I cut straight through them with a metal cutting blade on the Dremel. I decided to cut the three "prongs" only and not the whole molded out base.
I used scrap wood from the Murphy/Wall bed project to make the risers. They're not ideally spaced (they're a little over an inch taller than I wanted), but scrap wood is free. And I didn't feel like cutting down the length of the wood. I nailed them together and primed the heck out of them. Ultimately, I'm happy with the height.
I realized that the spray paint I was using would blow out into the front of the unit and stain the outside facing, so I went ahead and used a glorious amount of tape to protect the plastic fronting from overspray.
I also primed and spray painted the new top that I cut to the same dimensions of the old top. I used edging tape to finish off the edges so it would look pretty.
|This is actually the underside of the top|
The cylindrical-ish thing is attached to the channel changing knob. I kept that all together and in one functional piece in case I wanted to go back and fit it so that changing the channels changed the color of the LED lights.
I spray painted this with Rustoleum's Oil Rubbed Bronze. I have a lot of accessories sprayed with it, and it matches the "espresso" finish that most of the furniture is. And I just had a lot of it on hand (this whole project only cost me a bit of plywood, a bit of wallpaper, and maybe one can of paint because I used what I had on hand). I did learn an important lesson about sanding this paint, it gummed up pretty badly, but I fixed that. And didn't sand so heavily again.
Pro (blog) tip - put furniture up on small paint cans and you can spray the feet without any trouble, too. And that's a bit of left over tack cloth. I cannot over emphasize how important it is to get all of the dust/bits off before painting. It keeps everything smooth, and tack cloth just can't be substituted.
The whole set up for a few days. I would only do a very thin layer of paint, and you can see that the garage door is cracked for the fumes (I didn't want to leave it open overnight). It's also a better shot of the little cubby I made from behind.
Last spray down of the whole unit!
I put some wallpaper on a board cut to fit the rear and nailed that on. I didn't paint it or finish it in any other way, since you can't see the back anyway.
I did *not* get a picture of the LED lights, but I have one of those four strip units from Ikea (can be found at this link). I might get more, but I don't think it needs to be brighter. I have attached (with some double sided sticky), the light switch to the top right corner, so the lights are easy to turn on and off.
And here's the final product - I'm so utterly happy with it! And I get the bonus of kitchen space for my myriad appliances (the liquor was being kept in the kitchen cabinet before this).
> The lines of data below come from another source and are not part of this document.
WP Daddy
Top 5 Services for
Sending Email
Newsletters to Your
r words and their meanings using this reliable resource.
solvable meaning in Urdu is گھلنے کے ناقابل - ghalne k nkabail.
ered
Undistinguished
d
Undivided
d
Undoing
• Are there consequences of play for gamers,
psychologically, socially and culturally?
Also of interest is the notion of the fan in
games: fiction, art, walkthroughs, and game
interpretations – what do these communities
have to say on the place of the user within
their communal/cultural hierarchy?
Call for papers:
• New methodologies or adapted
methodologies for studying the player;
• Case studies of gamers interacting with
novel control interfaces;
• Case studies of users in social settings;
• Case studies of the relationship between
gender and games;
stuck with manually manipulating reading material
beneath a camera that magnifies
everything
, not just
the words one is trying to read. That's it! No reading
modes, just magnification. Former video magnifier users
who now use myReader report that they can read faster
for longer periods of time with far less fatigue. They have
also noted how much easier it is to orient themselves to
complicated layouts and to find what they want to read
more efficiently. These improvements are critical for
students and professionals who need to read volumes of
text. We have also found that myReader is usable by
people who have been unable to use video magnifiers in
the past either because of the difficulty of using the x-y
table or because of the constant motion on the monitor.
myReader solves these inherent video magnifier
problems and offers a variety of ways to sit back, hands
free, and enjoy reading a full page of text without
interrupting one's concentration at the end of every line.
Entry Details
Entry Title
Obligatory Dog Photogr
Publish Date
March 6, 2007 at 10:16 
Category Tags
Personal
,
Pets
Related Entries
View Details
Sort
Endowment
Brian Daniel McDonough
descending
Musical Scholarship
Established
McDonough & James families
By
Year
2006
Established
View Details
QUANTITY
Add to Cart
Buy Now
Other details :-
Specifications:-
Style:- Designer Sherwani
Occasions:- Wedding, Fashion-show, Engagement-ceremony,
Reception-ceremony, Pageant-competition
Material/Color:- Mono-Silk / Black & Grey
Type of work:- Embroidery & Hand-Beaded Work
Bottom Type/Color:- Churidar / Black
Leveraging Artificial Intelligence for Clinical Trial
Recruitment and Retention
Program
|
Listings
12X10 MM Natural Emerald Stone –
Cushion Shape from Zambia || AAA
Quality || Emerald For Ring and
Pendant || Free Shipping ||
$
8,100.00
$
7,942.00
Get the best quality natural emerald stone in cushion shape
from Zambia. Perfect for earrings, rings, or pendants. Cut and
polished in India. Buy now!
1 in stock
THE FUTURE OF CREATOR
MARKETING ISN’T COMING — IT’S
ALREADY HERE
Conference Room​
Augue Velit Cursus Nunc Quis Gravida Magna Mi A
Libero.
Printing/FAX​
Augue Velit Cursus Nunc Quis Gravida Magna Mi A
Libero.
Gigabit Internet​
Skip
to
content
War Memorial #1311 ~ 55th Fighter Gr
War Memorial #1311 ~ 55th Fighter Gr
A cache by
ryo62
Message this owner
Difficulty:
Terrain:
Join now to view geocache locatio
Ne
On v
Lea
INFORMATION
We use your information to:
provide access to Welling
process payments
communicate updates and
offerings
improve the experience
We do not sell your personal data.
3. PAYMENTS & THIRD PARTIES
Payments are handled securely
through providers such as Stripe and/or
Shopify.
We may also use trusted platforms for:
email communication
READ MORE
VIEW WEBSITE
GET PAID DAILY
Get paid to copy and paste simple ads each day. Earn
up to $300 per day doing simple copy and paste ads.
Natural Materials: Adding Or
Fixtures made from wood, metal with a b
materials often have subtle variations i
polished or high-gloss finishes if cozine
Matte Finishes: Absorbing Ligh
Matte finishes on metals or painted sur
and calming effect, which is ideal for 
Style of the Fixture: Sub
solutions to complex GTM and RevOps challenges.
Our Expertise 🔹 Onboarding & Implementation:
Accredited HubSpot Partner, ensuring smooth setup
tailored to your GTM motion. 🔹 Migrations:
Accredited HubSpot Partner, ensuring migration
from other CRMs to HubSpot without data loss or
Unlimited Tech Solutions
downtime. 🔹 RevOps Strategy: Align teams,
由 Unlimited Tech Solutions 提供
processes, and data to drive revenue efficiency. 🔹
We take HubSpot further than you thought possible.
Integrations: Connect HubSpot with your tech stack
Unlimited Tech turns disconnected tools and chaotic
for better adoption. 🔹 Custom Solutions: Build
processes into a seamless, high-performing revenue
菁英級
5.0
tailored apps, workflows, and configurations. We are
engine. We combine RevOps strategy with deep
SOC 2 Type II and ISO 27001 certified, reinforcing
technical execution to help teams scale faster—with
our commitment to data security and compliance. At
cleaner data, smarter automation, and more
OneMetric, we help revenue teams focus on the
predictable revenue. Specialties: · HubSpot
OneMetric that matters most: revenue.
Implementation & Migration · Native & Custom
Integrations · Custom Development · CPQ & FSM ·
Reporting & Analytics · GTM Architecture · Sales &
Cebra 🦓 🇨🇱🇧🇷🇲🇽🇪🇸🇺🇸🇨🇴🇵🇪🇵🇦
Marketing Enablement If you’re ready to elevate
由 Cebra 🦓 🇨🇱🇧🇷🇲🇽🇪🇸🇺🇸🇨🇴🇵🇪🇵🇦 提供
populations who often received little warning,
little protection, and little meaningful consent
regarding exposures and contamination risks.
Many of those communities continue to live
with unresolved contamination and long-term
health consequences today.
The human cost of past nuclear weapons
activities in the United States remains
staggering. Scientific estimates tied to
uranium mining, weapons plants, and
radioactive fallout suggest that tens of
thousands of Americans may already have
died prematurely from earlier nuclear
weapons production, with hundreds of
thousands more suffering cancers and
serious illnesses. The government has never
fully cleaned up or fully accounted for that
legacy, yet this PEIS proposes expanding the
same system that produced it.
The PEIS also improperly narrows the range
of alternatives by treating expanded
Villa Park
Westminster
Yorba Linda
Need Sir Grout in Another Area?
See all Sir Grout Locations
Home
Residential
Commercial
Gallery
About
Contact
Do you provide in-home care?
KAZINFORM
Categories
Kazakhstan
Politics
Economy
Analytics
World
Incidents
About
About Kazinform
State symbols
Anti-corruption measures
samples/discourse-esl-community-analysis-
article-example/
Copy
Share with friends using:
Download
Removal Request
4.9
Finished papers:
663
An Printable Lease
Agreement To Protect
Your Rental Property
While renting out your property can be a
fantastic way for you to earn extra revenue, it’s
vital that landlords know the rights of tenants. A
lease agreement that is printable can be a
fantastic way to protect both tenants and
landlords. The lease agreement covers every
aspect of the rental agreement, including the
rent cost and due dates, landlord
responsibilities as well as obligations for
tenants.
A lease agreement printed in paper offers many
|I could watch this channel all day.|
It's a nice splash of interesting turquoise that gives a fun background that you don't really notice unless you look closely. It lightens up the dark piece by a bit, and I like it. I was looking at other projects online and I liked it when there was a pop of color.
And just in time for the liquor cabinet debut, a friend brought me some of my favorite tequila from Texas (they don't sell this here).
So, Tada! And now I'll get back to other projects and maybe a bit of stitching.